▶ **YOUR GOAL**: Identify all lines below that hold "Prize" and collect them.

[Transcribed page contents]
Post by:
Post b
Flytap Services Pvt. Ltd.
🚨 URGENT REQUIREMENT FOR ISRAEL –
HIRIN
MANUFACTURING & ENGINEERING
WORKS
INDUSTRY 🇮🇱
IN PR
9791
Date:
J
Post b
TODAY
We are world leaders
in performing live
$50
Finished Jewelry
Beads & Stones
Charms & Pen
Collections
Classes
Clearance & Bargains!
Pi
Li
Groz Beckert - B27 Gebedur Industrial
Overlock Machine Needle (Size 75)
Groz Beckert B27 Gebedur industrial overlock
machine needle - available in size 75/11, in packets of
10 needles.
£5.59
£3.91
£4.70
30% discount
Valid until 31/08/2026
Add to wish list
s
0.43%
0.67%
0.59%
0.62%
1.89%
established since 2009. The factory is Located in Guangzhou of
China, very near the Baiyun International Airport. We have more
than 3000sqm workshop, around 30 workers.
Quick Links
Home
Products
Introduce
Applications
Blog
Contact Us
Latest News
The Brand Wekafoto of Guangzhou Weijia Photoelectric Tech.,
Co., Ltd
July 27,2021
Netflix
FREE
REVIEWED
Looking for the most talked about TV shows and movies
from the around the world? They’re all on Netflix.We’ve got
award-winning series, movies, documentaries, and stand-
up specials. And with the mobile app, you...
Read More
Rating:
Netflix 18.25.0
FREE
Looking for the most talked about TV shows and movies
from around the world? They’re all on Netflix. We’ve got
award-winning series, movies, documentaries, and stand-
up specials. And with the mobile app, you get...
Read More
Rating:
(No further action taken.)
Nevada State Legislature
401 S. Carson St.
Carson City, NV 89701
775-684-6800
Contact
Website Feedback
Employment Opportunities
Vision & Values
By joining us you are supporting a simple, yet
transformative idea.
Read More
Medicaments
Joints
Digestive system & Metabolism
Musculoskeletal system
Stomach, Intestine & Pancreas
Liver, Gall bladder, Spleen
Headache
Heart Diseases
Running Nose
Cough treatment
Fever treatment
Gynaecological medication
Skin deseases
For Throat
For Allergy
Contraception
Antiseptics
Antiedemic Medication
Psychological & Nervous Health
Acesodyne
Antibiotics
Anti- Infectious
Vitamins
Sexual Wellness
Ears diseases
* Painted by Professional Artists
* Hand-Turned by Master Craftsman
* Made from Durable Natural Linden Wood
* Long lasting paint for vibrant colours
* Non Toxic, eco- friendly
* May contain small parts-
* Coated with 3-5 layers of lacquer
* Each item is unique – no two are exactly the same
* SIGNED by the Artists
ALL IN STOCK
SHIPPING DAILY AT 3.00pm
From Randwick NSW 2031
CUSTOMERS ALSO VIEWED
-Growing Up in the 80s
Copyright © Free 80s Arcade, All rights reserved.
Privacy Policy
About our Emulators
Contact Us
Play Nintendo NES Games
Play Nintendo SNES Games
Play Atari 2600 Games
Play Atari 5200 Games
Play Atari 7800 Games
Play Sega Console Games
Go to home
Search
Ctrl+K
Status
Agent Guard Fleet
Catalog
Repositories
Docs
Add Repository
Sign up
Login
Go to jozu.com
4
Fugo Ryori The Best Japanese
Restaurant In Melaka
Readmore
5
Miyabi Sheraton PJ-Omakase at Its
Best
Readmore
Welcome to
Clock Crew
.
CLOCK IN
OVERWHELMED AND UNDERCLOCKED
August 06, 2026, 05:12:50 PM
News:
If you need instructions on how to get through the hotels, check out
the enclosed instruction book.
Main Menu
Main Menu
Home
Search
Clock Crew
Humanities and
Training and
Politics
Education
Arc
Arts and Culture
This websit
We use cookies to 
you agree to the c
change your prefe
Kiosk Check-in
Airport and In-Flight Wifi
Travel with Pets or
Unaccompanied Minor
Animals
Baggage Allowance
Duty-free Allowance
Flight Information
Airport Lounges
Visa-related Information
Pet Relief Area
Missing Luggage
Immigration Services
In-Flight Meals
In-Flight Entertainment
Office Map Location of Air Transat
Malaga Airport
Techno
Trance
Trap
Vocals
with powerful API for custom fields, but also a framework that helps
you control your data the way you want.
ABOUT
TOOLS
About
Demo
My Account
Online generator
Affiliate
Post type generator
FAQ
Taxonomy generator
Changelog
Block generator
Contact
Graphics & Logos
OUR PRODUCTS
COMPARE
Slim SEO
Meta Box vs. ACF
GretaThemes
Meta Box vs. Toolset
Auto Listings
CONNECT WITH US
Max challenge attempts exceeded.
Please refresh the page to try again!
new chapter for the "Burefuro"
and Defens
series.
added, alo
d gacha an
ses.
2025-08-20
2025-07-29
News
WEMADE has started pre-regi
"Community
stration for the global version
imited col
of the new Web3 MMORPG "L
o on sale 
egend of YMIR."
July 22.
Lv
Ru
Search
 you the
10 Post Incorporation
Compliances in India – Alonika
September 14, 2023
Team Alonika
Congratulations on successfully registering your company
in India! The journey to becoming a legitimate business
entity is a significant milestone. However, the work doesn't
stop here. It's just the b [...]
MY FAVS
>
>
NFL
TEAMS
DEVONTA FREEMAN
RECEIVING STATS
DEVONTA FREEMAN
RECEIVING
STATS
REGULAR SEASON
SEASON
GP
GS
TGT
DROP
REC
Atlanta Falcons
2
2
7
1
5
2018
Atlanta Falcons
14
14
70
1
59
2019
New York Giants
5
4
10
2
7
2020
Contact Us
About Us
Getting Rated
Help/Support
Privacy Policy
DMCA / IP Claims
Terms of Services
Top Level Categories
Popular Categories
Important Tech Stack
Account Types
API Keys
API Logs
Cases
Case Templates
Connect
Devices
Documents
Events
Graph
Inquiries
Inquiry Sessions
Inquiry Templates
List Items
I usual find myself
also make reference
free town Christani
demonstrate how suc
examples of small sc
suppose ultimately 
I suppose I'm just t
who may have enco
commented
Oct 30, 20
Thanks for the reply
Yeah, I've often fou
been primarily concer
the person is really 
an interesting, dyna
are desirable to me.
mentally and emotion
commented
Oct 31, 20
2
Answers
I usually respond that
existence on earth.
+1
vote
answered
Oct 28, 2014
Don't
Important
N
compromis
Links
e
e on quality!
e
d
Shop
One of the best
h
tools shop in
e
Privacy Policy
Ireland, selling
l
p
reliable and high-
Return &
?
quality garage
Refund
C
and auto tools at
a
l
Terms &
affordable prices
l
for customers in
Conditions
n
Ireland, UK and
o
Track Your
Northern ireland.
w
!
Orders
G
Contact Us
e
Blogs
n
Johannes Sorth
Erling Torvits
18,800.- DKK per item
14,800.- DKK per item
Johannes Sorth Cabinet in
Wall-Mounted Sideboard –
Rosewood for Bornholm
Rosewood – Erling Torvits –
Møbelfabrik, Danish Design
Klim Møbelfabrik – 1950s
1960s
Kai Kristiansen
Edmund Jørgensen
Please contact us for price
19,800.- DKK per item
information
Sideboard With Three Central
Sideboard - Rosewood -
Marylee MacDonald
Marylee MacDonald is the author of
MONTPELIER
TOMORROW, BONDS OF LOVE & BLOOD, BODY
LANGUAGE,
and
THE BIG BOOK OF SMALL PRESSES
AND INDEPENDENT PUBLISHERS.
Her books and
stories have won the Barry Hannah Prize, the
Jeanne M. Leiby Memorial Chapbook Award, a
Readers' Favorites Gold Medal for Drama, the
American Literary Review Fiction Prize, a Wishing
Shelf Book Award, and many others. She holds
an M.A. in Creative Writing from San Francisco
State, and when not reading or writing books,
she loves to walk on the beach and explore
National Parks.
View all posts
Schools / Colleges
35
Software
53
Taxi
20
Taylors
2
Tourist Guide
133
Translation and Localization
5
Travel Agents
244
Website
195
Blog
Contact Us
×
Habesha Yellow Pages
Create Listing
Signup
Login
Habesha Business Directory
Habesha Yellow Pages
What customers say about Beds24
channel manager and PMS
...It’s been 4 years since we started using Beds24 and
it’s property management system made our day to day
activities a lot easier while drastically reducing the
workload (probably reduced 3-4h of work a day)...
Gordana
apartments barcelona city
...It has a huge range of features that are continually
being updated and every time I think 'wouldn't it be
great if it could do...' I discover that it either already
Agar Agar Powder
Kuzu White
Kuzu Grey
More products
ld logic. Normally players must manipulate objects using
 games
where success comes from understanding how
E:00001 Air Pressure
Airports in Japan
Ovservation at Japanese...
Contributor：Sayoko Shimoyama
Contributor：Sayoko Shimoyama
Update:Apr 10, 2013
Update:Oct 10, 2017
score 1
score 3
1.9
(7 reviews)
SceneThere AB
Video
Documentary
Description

▶ **RESPONSE AREA**:
stories have won the Barry Hannah Prize, the
American Literary Review Fiction Prize, a Wishing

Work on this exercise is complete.